[A block of data]
######
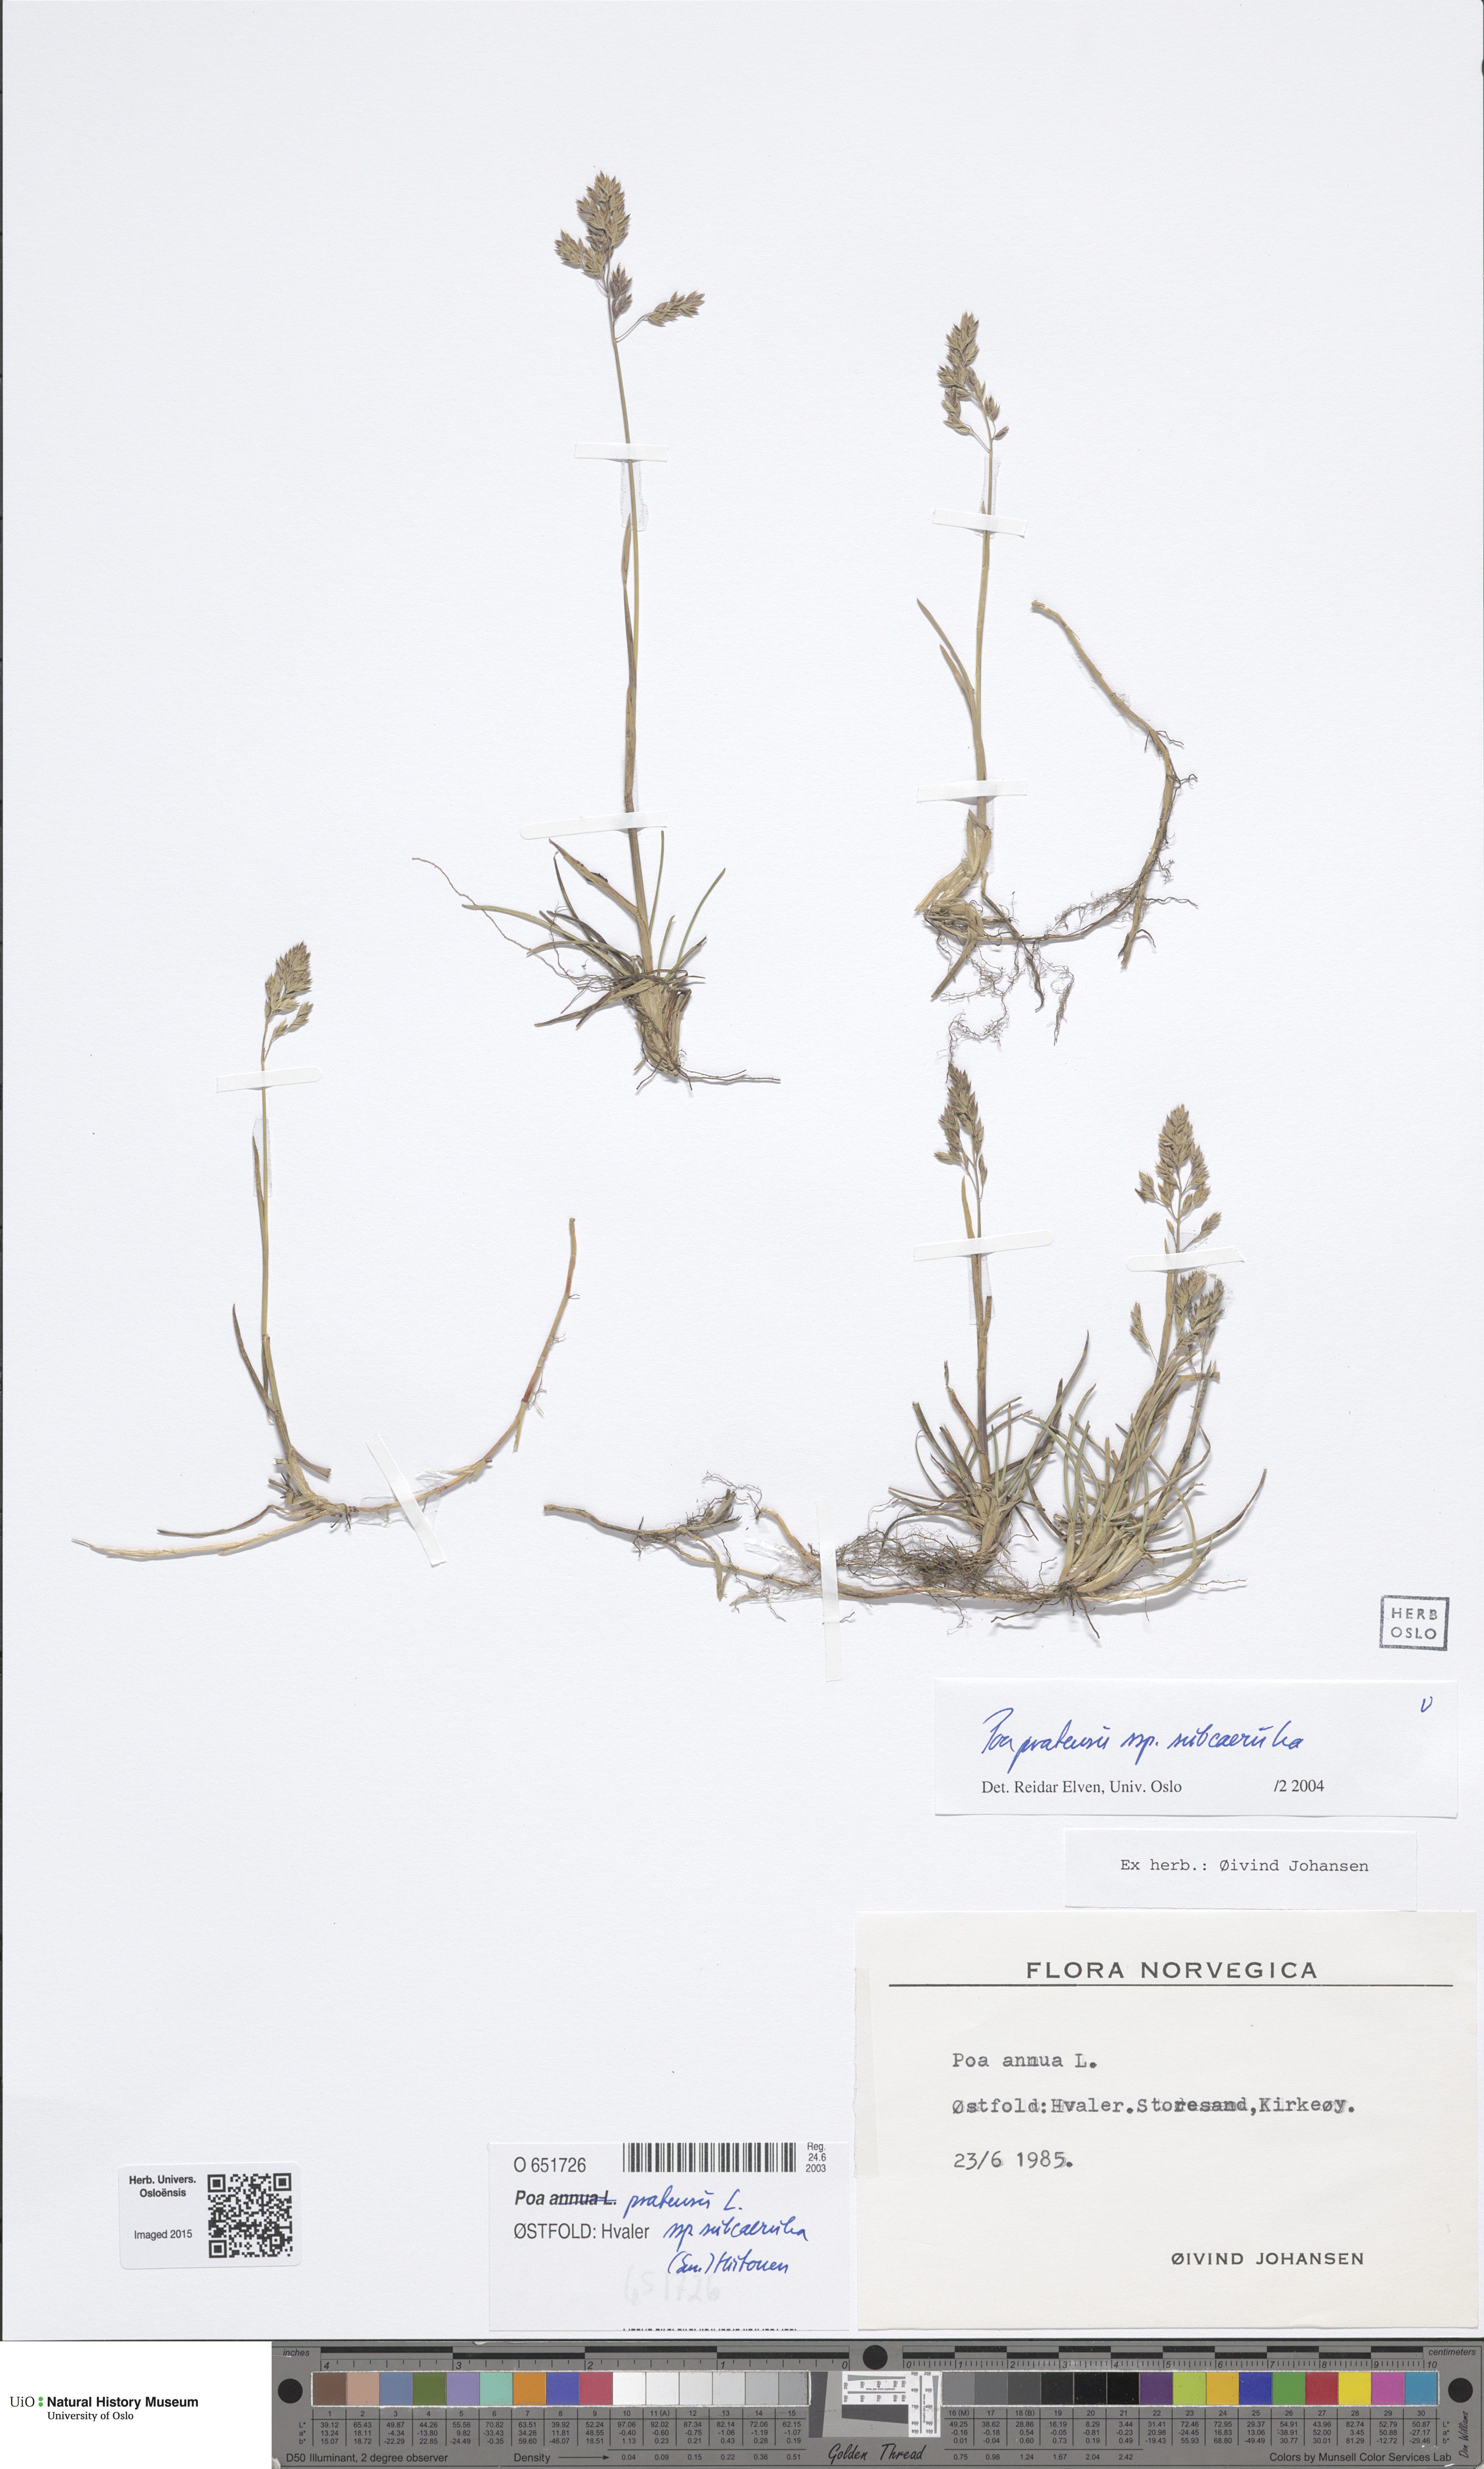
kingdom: Plantae
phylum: Tracheophyta
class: Liliopsida
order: Poales
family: Poaceae
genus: Poa
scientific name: Poa humilis
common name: Spreading meadow-grass
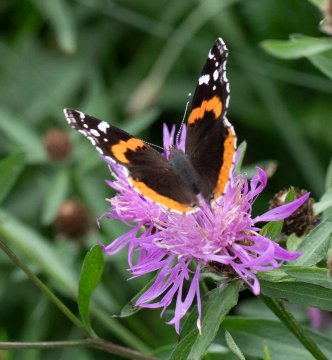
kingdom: Animalia
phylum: Arthropoda
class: Insecta
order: Lepidoptera
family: Nymphalidae
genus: Vanessa
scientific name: Vanessa atalanta
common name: Red Admiral
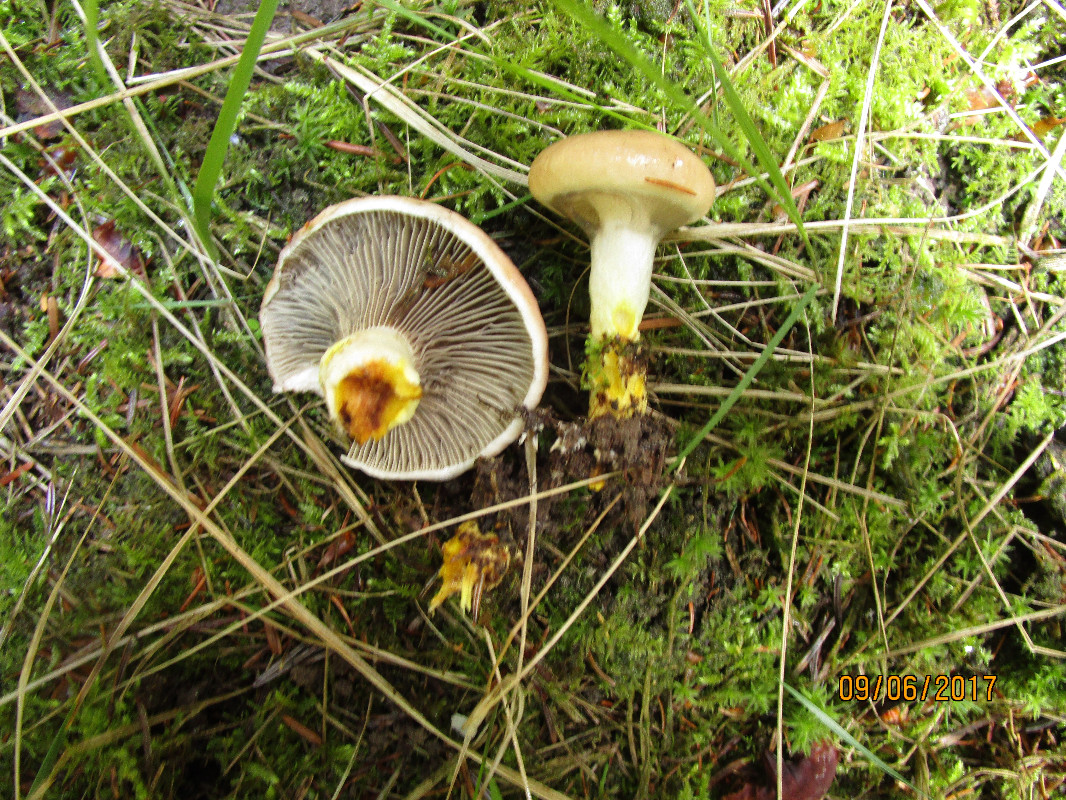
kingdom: Fungi
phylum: Basidiomycota
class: Agaricomycetes
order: Boletales
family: Gomphidiaceae
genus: Gomphidius
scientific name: Gomphidius glutinosus
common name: grå slimslør
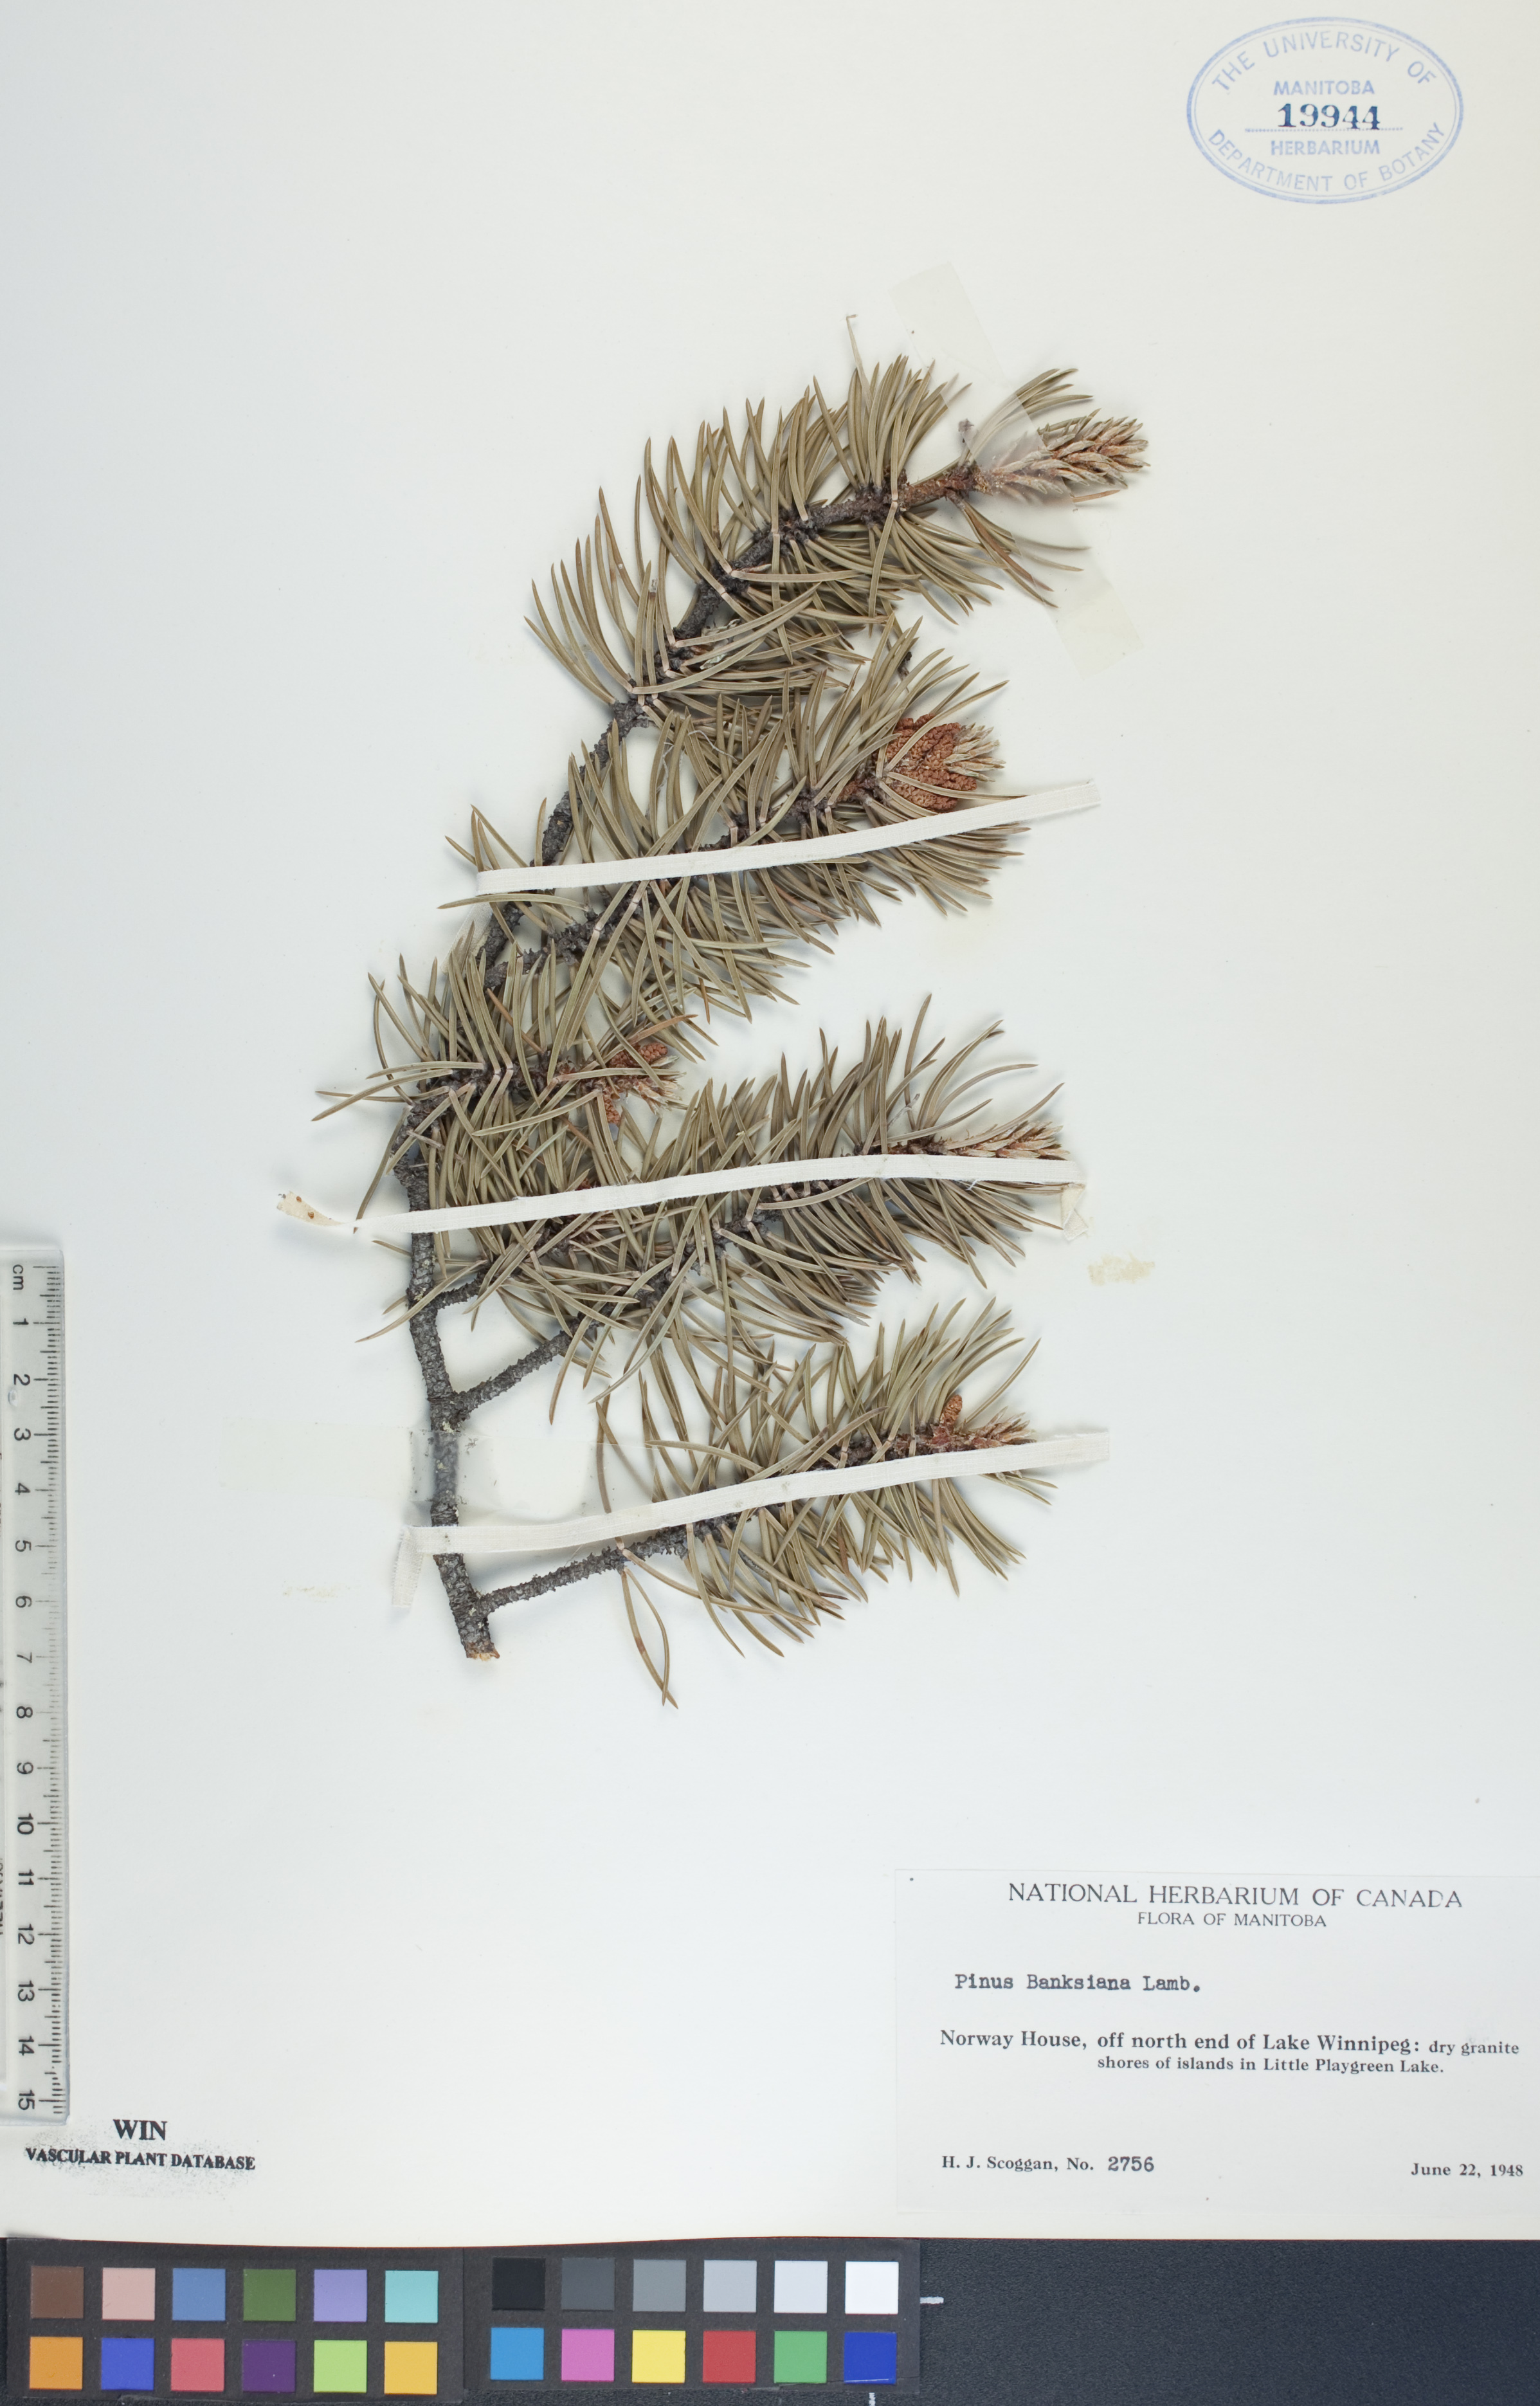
######
Output every line of the records above as a numbered list, skipping any blank lines. Leave the pictures out of your answer.

1. kingdom: Plantae
2. phylum: Tracheophyta
3. class: Liliopsida
4. order: Poales
5. family: Poaceae
6. genus: Poa
7. scientific name: Poa humilis
8. common name: Spreading meadow-grass
9. kingdom: Animalia
10. phylum: Arthropoda
11. class: Insecta
12. order: Lepidoptera
13. family: Nymphalidae
14. genus: Vanessa
15. scientific name: Vanessa atalanta
16. common name: Red Admiral
17. kingdom: Fungi
18. phylum: Basidiomycota
19. class: Agaricomycetes
20. order: Boletales
21. family: Gomphidiaceae
22. genus: Gomphidius
23. scientific name: Gomphidius glutinosus
24. common name: grå slimslør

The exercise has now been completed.